あなたの声とダッコ

 先日、久しぶりにあなたの声を聞きました。
 また私の知らないうちに新しいデジタルカメラを買っていたようでしたが、小言をいわずに黙っていました。そのデジカメで、昨年七月にダッコを写真に撮りました。それは動画が撮れて声まで録音されるというので、あなたは試してみたくて仕方がなかったのでしょう。老猫のダッコは先があまり長くないだろうから、動く姿と声を遺しておくのだとあなたはダッコを撮りました。そんなことを言っておいて、一ヶ月後の八月に、ダッコではなくあなたの方がさっさと逝ってしまったではありませんか。
 その動画と声の録音は、あなたのVaioに移してあったようですね。Hからそれを聞き、卒論が終わったからとノートパソコンを持って帰ってきました。それでやっと聞くことができました。Hの部屋の椅子や床の上にいて動くダッコを写すのに、あなたは何度も「ダッちゃん、ダッちゃん」と呼び、レンズの方に顔を向けさせようと「チュッチュ、チュッチュ」と舌を鳴らしているのです。姿はダッコだけですが、ダッコの老いた鳴き声と、あなたがダッコを呼ぶ声や注意を引こうとして出す音が、鮮明に残されているのです。
 あなたは声をよく人に誉められていましたね。私の友人・知人は電話でのあなたの声をベタほめでした。神田正輝みたいと言った人までいます。関西弁ではないうえに、あなたときたら電話モードへの切り換えが完ペキでしたから、声だけで「ステキな旦那さま」だと思われたりしました。背が高くてスポーツマンタイプと想像されるのですが、背も特に高くなく、色白でポッチャリ型だと何度も訂正しなければなりませんでした。
 それはともかく、Kが先日その声を初めて聞き、かなりキてしまったようでした。私も初めて聞いた時はチョットくるものがありました。今はもう大丈夫です。

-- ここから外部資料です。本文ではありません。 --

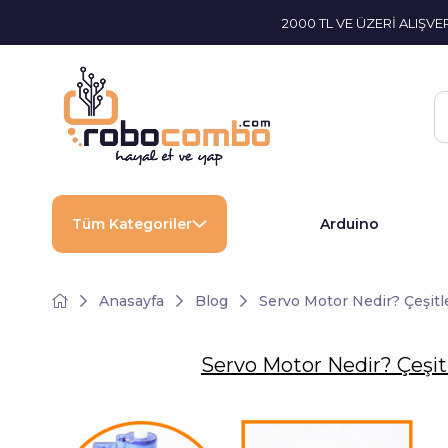
2000 TL VE ÜZERİ ALIŞV
Tüm Kategoriler
Arduino
Anasayfa
Blog
Servo Motor Nedir? Çeşitler
Servo Motor Nedir? Çeşitle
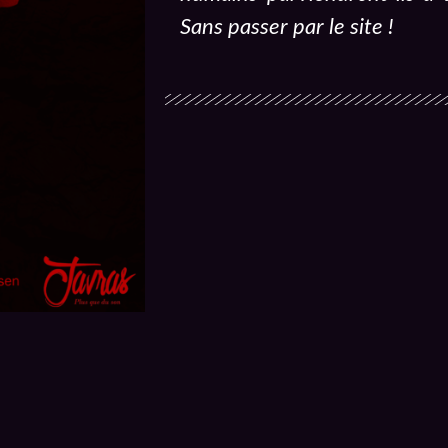
Sans passer par le site !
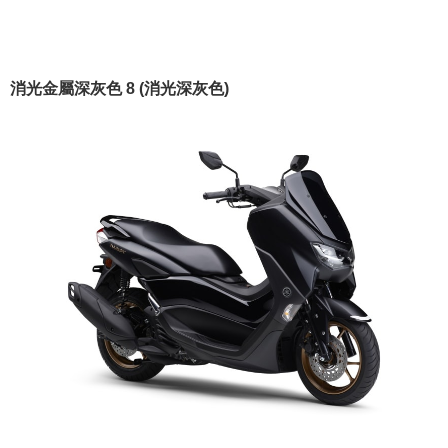
消光金屬深灰色 8 (消光深灰色)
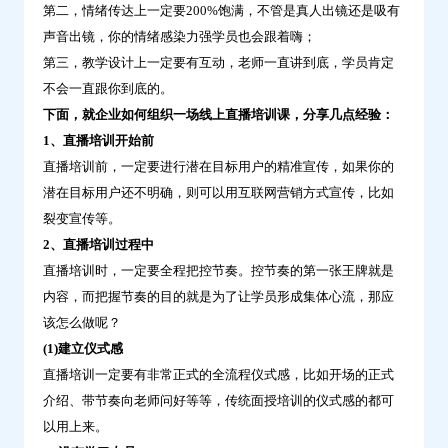
第二，情绪传达上一定要200%饱满，不管是真人出镜还是吸有
播
声音出镜，你的情绪感染力强学员也会跟着嗨；
培
第三，教学设计上一定要有互动，老师一直讲到底，学员肯定
训
不会一直跟你到底的。
课-
下面，就企业如何组织一场线上直播培训课，分享几点经验：
问
1、直播培训开始前
鼎
直播培训前，一定要进行潜在目标用户的精准宣传，如果你的
云
潜在目标用户还不明确，则可以用互联网营销方式宣传，比如
学
裂变宣传等。
习
2、直播培训过程中
直播培训时，一定要全程把控节奏。控节奏的第一张王牌就是
内容，而把握节奏的目的就是为了让学员形成集体心流，那应
该怎么做呢？
(1)建立仪式感
直播培训一定要有非常正式的全流程仪式感，比如开场的正式
介绍、带节奏向老师问好等等，传统面授培训的仪式感的都可
以用上来。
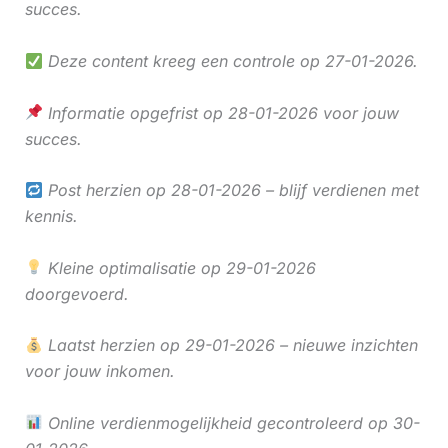
succes.
Deze content kreeg een controle op 27-01-2026.
Informatie opgefrist op 28-01-2026 voor jouw
succes.
Post herzien op 28-01-2026 – blijf verdienen met
kennis.
Kleine optimalisatie op 29-01-2026
doorgevoerd.
Laatst herzien op 29-01-2026 – nieuwe inzichten
voor jouw inkomen.
Online verdienmogelijkheid gecontroleerd op 30-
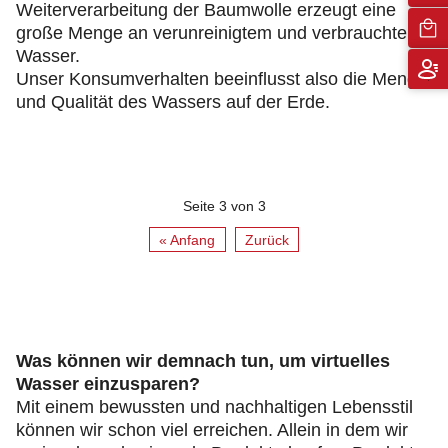
Weiterverarbeitung der Baumwolle erzeugt eine
große Menge an verunreinigtem und verbrauchtem
Wasser.
Unser Konsumverhalten beeinflusst also die Menge
und Qualität des Wassers auf der Erde.
Seite 3 von 3
« Anfang
Zurück
Was können wir demnach tun, um virtuelles
Wasser einzusparen?
Mit einem bewussten und nachhaltigen Lebensstil
können wir schon viel erreichen. Allein in dem wir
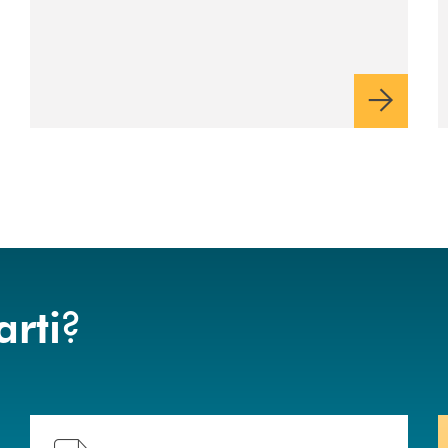
?
arti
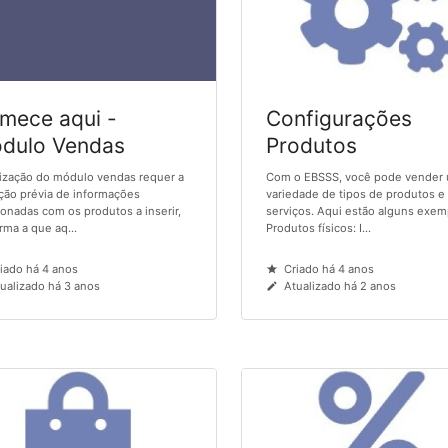
mece aqui -
Configurações
dulo Vendas
Produtos
lização do módulo vendas requer a
Com o EBSSS, você pode vender
ção prévia de informações
variedade de tipos de produtos e
ionadas com os produtos a inserir,
serviços. Aqui estão alguns exem
rma a que aq...
Produtos físicos: I...
iado há 4 anos
Criado há 4 anos
ualizado há 3 anos
Atualizado há 2 anos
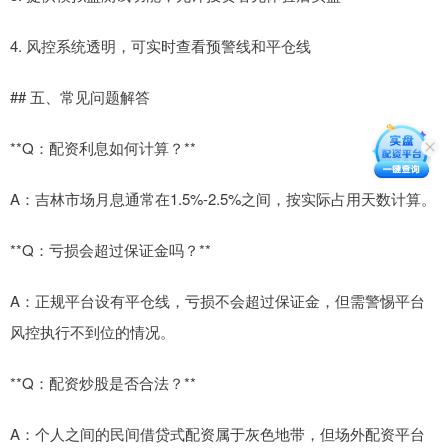
4. 风控系统透明，可实时查看预警线和平仓线
## 五、常见问题解答
**Q：配资利息如何计算？**
A：吉林市场月息通常在1.5%-2.5%之间，按实际占用天数计算。
**Q：亏损会超过保证金吗？**
A：正规平台设有平仓线，亏损不会超过保证金，但需警惕平台
风控执行不到位的情况。
**Q：配资炒股是否合法？**
A：个人之间的民间借贷式配资属于灰色地带，但场外配资平台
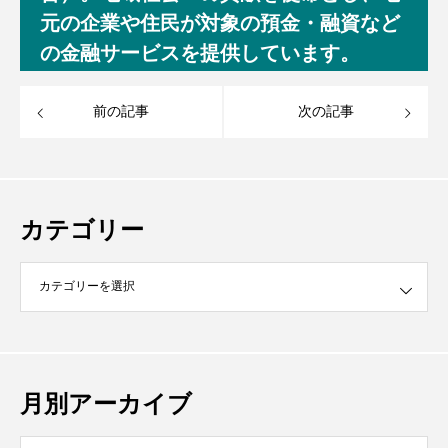
元の企業や住民が対象の預金・融資など
の金融サービスを提供しています。
前の記事
次の記事
カテゴリー
月別アーカイブ
イブ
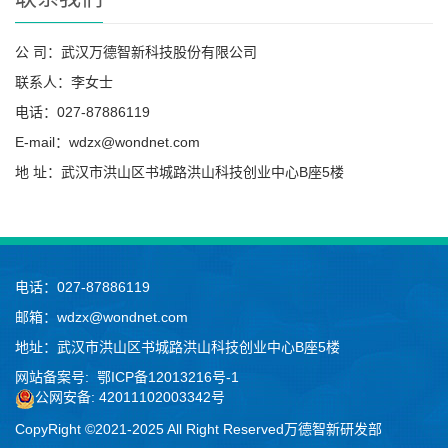
公 司：武汉万德智新科技股份有限公司
联系人：李女士
电话：027-87886119
E-mail：wdzx@wondnet.com
地 址：武汉市洪山区书城路洪山科技创业中心B座5楼
电话：027-87886119
邮箱：wdzx@wondnet.com
地址：武汉市洪山区书城路洪山科技创业中心B座5楼
网站备案号:
鄂ICP备12013216号-1
公网安备: 42011102003342号
CopyRight ©2021-2025 All Right Reserved万德智新研发部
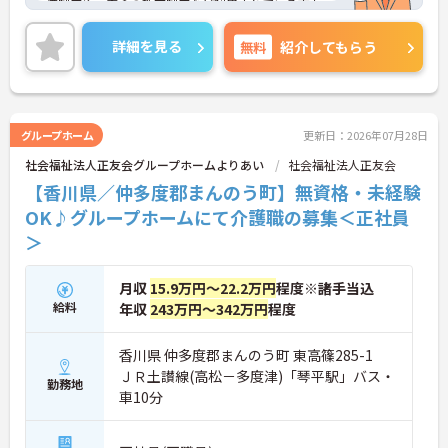
価制度や、安心の教育制度など利用されている方も
働いている職員も充実した生活を送ることができる
環境が整っております。年間休日110日以上、残業
詳細を見る
無料
紹介してもらう
はほとんど無しとご家庭やプライベートとも両立が
しやすく、長く安心して勤務していただける職場で
す。
ご興味のある方には、面接対策ポイントなどさらに
グループホーム
更新日：2026年07月28日
詳細をお話いたしますので、お気軽にご相談くださ
社会福祉法人正友会グループホームよりあい
社会福祉法人正友会
い。
【香川県／仲多度郡まんのう町】無資格・未経験
OK♪グループホームにて介護職の募集＜正社員
＞
月収
15.9万円～22.2万円
程度※諸手当込
給料
年収
243万円～342万円
程度
香川県 仲多度郡まんのう町 東高篠285-1
ＪＲ土讃線(高松－多度津)「琴平駅」バス・
勤務地
車10分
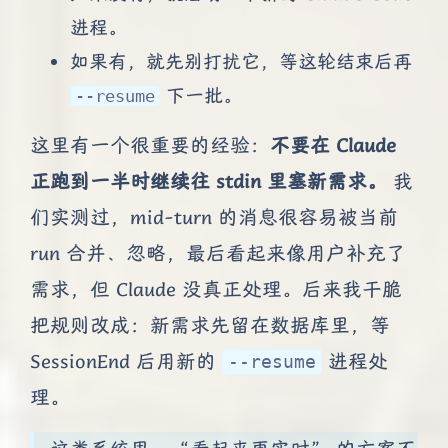
进程。
如果有，就先别打扰它，等这轮结束后再
下一批。
--resume
这里有一个很重要的经验：
不要在 Claude
正跑到一半时继续往 stdin 里塞新需求。
我
们实测过，mid-turn 的消息很容易被当前
run 合并、忽略，最后看起来像用户补充了
需求，但 Claude 没真正处理。后来我干脆
把规则改成：新需求先留在数据库里，等
SessionEnd 后用新的
进程处
--resume
理。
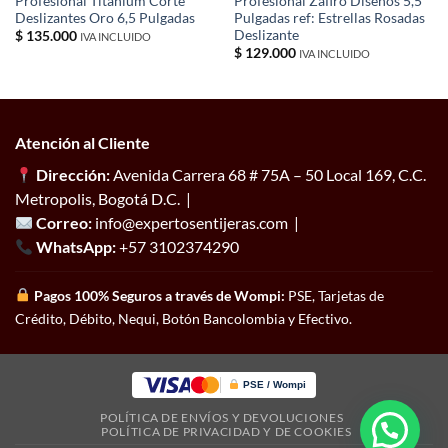
Profesional Titanium Corte
Profesional Zafiro Diseños 5,5
Deslizantes Oro 6,5 Pulgadas
Pulgadas ref: Estrellas Rosadas
Deslizante
$
135.000
IVA INCLUIDO
$
129.000
IVA INCLUIDO
Atención al Cliente
Dirección:
Avenida Carrera 68 # 75A – 50 Local 169, C.C.
Metropolis, Bogotá D.C. |
Correo:
info@expertosentijeras.com |
WhatsApp:
+57 3102374290
Pagos 100% Seguros a través de Wompi:
PSE, Tarjetas de
Crédito, Débito, Nequi, Botón Bancolombia y Efectivo.
PSE / Wompi
POLÍTICA DE ENVÍOS Y DEVOLUCIONES
POLÍTICA DE PRIVACIDAD Y DE COOKIES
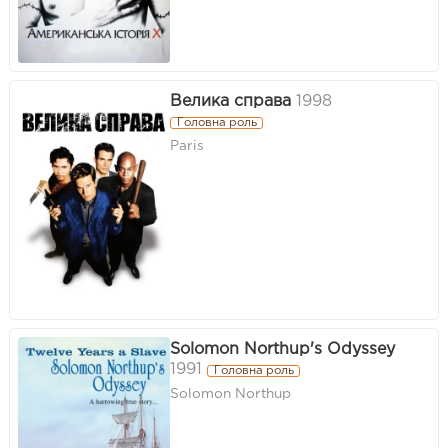
Велика справа
1998
Головна роль
Paris
Solomon Northup's Odyssey
1991
Головна роль
Solomon Northup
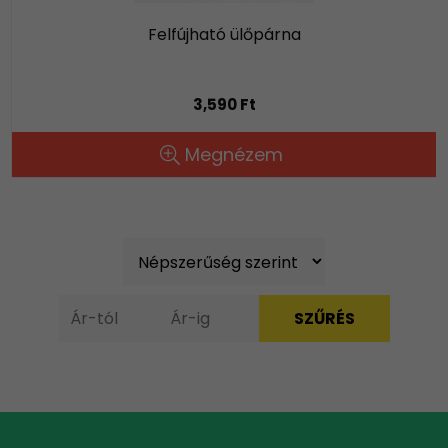
Felfújható ülőpárna
3,590 Ft
Megnézem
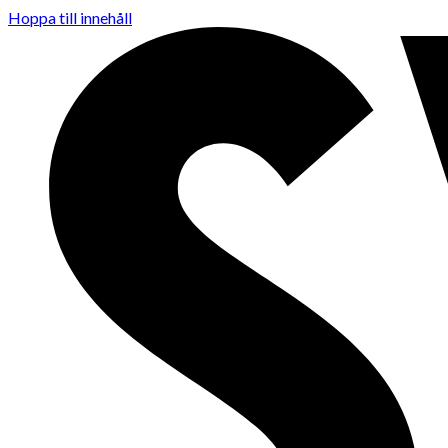
Hoppa till innehåll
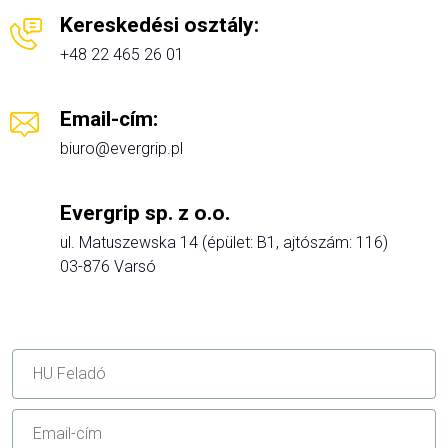
Kereskedési osztály:
+48 22 465 26 01
Email-cím:
biuro@evergrip.pl
Evergrip sp. z o.o.
ul. Matuszewska 14 (épület: B1, ajtószám: 116)
03-876 Varsó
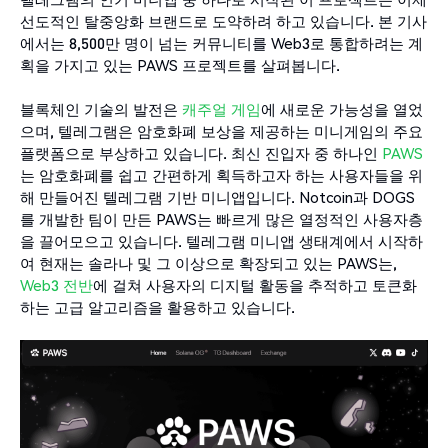
선도적인 탈중앙화 브랜드로 도약하려 하고 있습니다. 본 기사
에서는 8,500만 명이 넘는 커뮤니티를 Web3로 통합하려는 계
획을 가지고 있는 PAWS 프로젝트를 살펴봅니다.
블록체인 기술의 발전은
캐주얼 게임
에 새로운 가능성을 열었
으며, 텔레그램은 암호화폐 보상을 제공하는 미니게임의 주요
플랫폼으로 부상하고 있습니다. 최신 진입자 중 하나인
PAWS
는 암호화폐를 쉽고 간편하게 획득하고자 하는 사용자들을 위
해 만들어진 텔레그램 기반 미니앱입니다. Notcoin과 DOGS
를 개발한 팀이 만든 PAWS는 빠르게 많은 열정적인 사용자층
을 끌어모으고 있습니다. 텔레그램 미니앱 생태계에서 시작하
여 현재는 솔라나 및 그 이상으로 확장되고 있는 PAWS는,
Web3 전반
에 걸쳐 사용자의 디지털 활동을 추적하고 토큰화
하는 고급 알고리즘을 활용하고 있습니다.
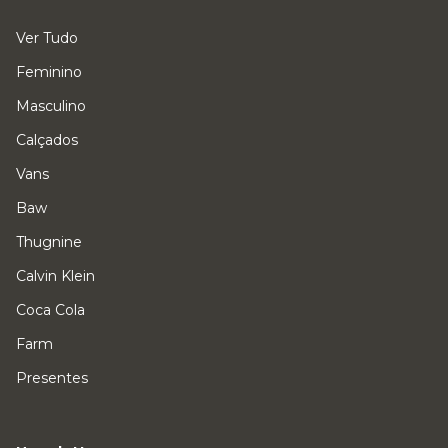
Ver Tudo
Feminino
Masculino
Calçados
Vans
Baw
Thugnine
Calvin Klein
Coca Cola
Farm
Presentes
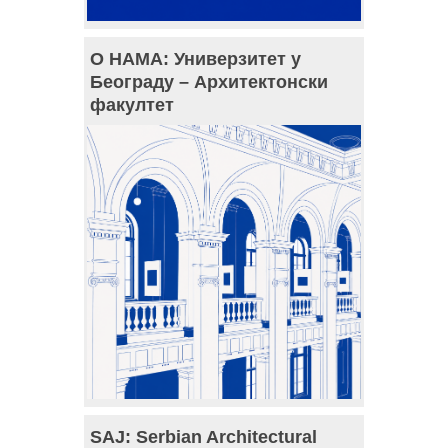
О НАМА: Универзитет у
Београду – Архитектонски
факултет
SAJ: Serbian Architectural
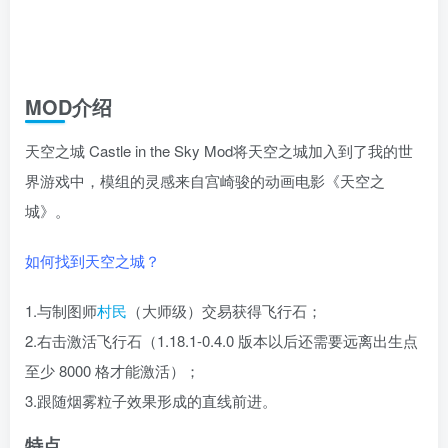
MOD介绍
天空之城 Castle in the Sky Mod将天空之城加入到了我的世
界游戏中，模组的灵感来自宫崎骏的动画电影《天空之
城》。
如何找到天空之城？
1.与制图师
村民
（大师级）交易获得飞行石；
2.右击激活飞行石（1.18.1-0.4.0 版本以后还需要远离出生点
至少 8000 格才能激活）；
3.跟随烟雾粒子效果形成的直线前进。
特点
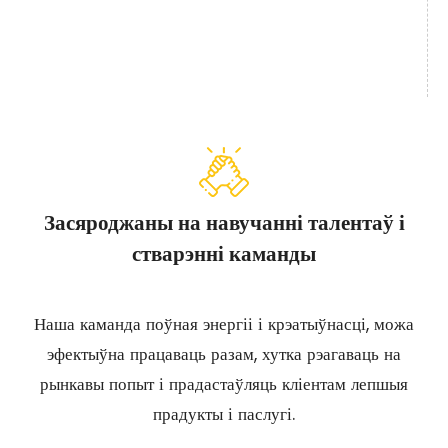
Засяроджаны на навучанні талентаў і
стварэнні каманды
Наша каманда поўная энергіі і крэатыўнасці, можа
эфектыўна працаваць разам, хутка рэагаваць на
рынкавы попыт і прадастаўляць кліентам лепшыя
прадукты і паслугі.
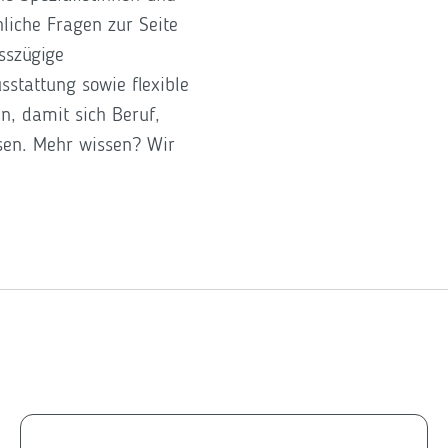
hliche Fragen zur Seite
sszügige
stattung sowie flexible
n, damit sich Beruf,
ssen. Mehr wissen? Wir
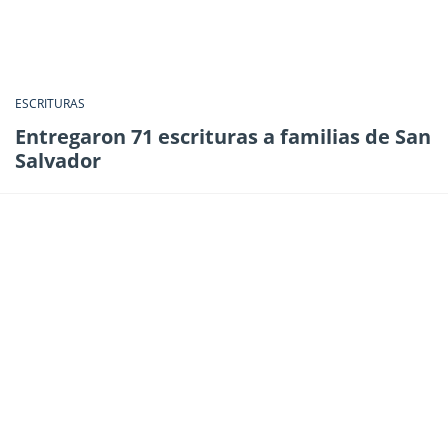
ESCRITURAS
Entregaron 71 escrituras a familias de San
Salvador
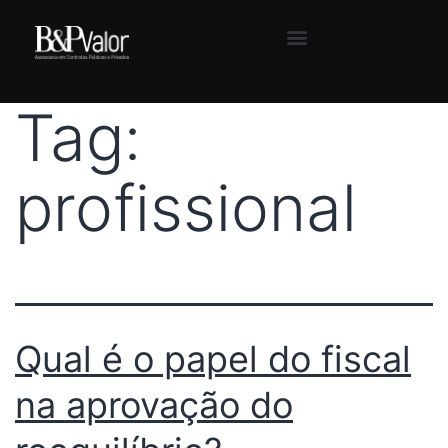
Tag:
profissional
Qual é o papel do fiscal
na aprovação do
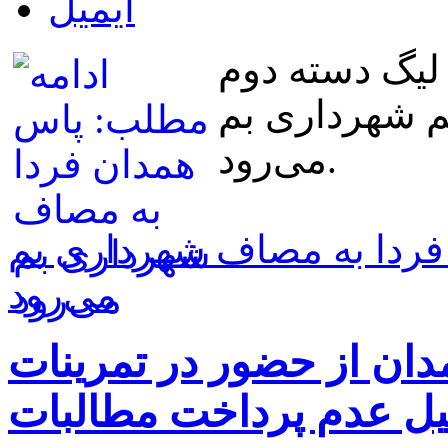
 لیگ دسته دوم
م شهرداری بم
می‌رود.
فردا به مصاف شهرداری بم
می‌رود
دان از حضور در تمرینات
یل عدم پرداخت مطالبات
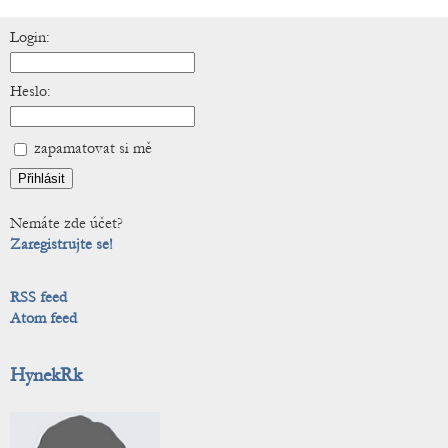
Login:
Heslo:
zapamatovat si mě
Nemáte zde účet?
Zaregistrujte se!
RSS feed
Atom feed
HynekRk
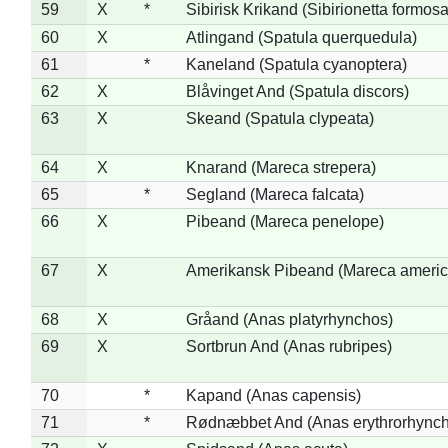
59
X
*
Sibirisk Krikand (Sibirionetta formosa
60
X
Atlingand (Spatula querquedula)
61
*
Kaneland (Spatula cyanoptera)
62
X
Blåvinget And (Spatula discors)
63
X
Skeand (Spatula clypeata)
64
X
Knarand (Mareca strepera)
65
*
Segland (Mareca falcata)
66
X
Pibeand (Mareca penelope)
67
X
Amerikansk Pibeand (Mareca americ
68
X
Gråand (Anas platyrhynchos)
69
X
Sortbrun And (Anas rubripes)
70
*
Kapand (Anas capensis)
71
*
Rødnæbbet And (Anas erythrorhynch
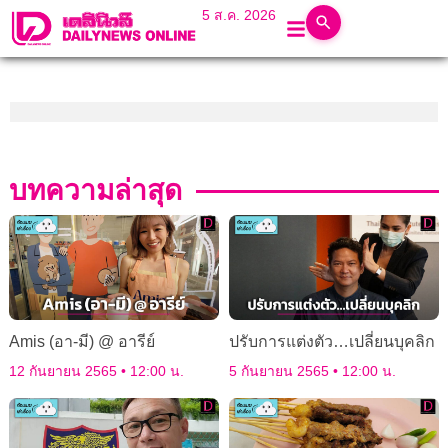
5 ส.ค. 2026
บทความล่าสุด
Amis (อา-มี) @ อารีย์
ปรับการแต่งตัว…เปลี่ยนบุคลิก
12 กันยายน 2565
12:00 น.
5 กันยายน 2565
12:00 น.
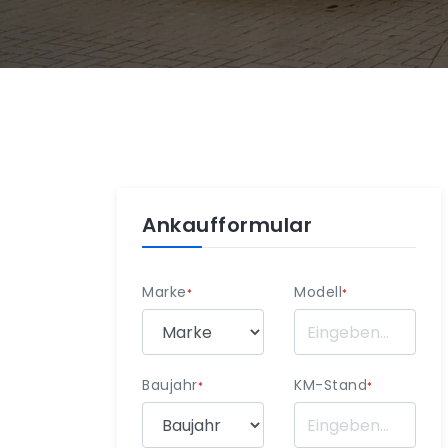
Ankaufformular
Marke
Modell
*
*
Baujahr
KM-Stand
*
*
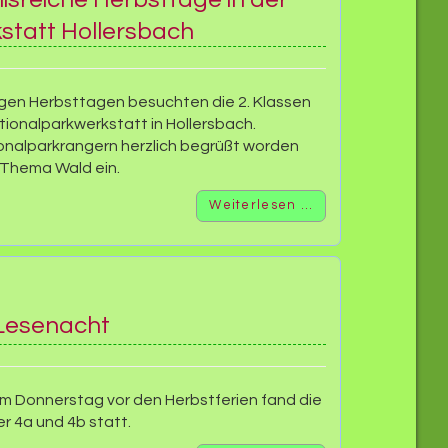
statt Hollersbach
igen Herbsttagen besuchten die 2. Klassen
tionalparkwerkstatt in Hollersbach.
onalparkrangern herzlich begrüßt worden
 Thema Wald ein.
Weiterlesen …
 Lesenacht
m Donnerstag vor den Herbstferien fand die
 4a und 4b statt.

たったそれだけのあなたの声ですが、遺されていてよかったなと思います。私があなたの姿も写しておけばよかったです。そういったことも、以前のように仲よく楽しい日々であったらできただろうにと残念でなりません。
 ダッちゃんは、私と同じで体調のよい日と咳をして寝てばかりいる日があります。困っていることは、ドライのキャットフードが食べづらくなってしまったことです。小さいものを探したのですが売っていません。それで好きな味のを細かく割って与えています。それでも食べたあとはすぐに水とともに勢いよく吐いてしまうことが多いです。「白身まぐろのえびだし味」の缶詰はトロトロに練って与えますが、食べてくれる日とそうでない日があります。ダッちゃんの介護や世話は、心残りのないようにしてやりますから安心して下さい。
 猫だけでなく動物は皆そうですが、人間とちがって悩んだり、もう生きているのが嫌だからと凹んだりせずヤケを起さず、毎日を生きています。気位が高くて凛として、私はダッコをとても尊敬しています。こんなふうに老いていきたいなと思っています。それでは、また書きます。